Adams: "That was not meant to be offensive, that's the language we use [in my family]." pic.twitter.com/f9RLuypsim
— PBS NewsHour (@NewsHour) April 10, 2020
Here’s a partial transcript:
“I’ve been meeting with the NAACP, with the National Medical Association, with others. I actually talked with Derek Johnson multiple times this week, the head of the NAACP, and we need targeted outreach to the African-American community and I use the language that is used in my family,” Adams explained.”I have a Puerto Rican brother-in-law. I call my granddaddy, granddaddy. I have relatives who call their grandparents big momma.
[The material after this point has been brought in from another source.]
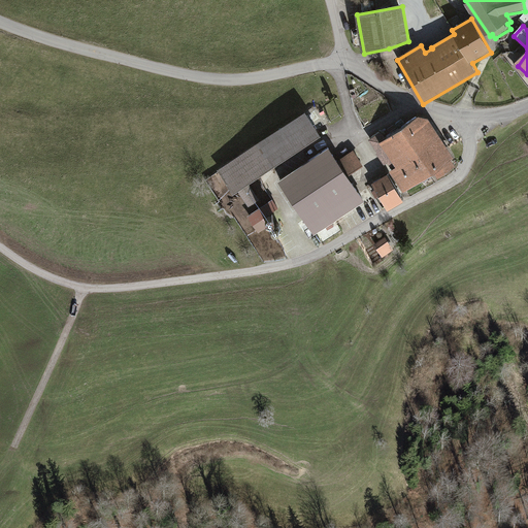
[(305,114),(220,171),(235,195),(239,193),(249,207),(259,200),(250,186),(322,138),(305,114)]
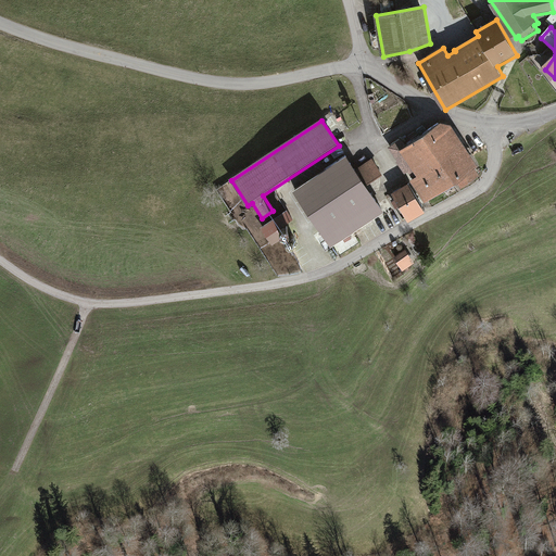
[(406,176),(409,173),(415,181),(413,182),(427,205),(459,185),(463,191),(484,178),(480,172),(453,126),(442,124),(408,149),(403,140),(389,148),(406,176)]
So that is not meant to be offensive.”
“It is not just about what you do but you also are not helpless,” he added. “We need to do our part at the federal level, we need people to do their part at the state level and we need everyone, black, brown, white, whatever color you are, to follow the president’s guidelines, the coronavirus guidelines and do their part.”
“So you recommend that all Americans avoid tobacco, alcohol and drug use?” Alcindor asked.
“Absolutely. It is especially important for people who are at risk in comorbidities, but yes, all Americans,” Adams clarified.
What was mildly amusing was Dr. Fauci’s reaction when he was called up afterwards. He had a look on his face like “I can’t believe we’re even having to clarify this.” And he’s right.
We’re in the middle of a pandemic where there are communities that have been disproportionately impacted, but Alcindor – who is paid with our tax dollars – tries to go the woke route with the Surgeon General at a time when political correctness could quite literally kill people?
Someone should leave this note for Yamiche after the stunt she pulled today:
Someone left this note for the OAN personality at the White House: “Do you think your question was helpful in halting the spread of the coronavirus?” pic.twitter.com/Jy8rzVs5Y0
— Oliver Darcy (@oliverdarcy) March 19, 2020
If journalists wonder why so many people don’t trust them and don’t take them seriously, garbage virtue signaling like the kind Alcindor engaged in at the briefing is one on a long list of reasons why.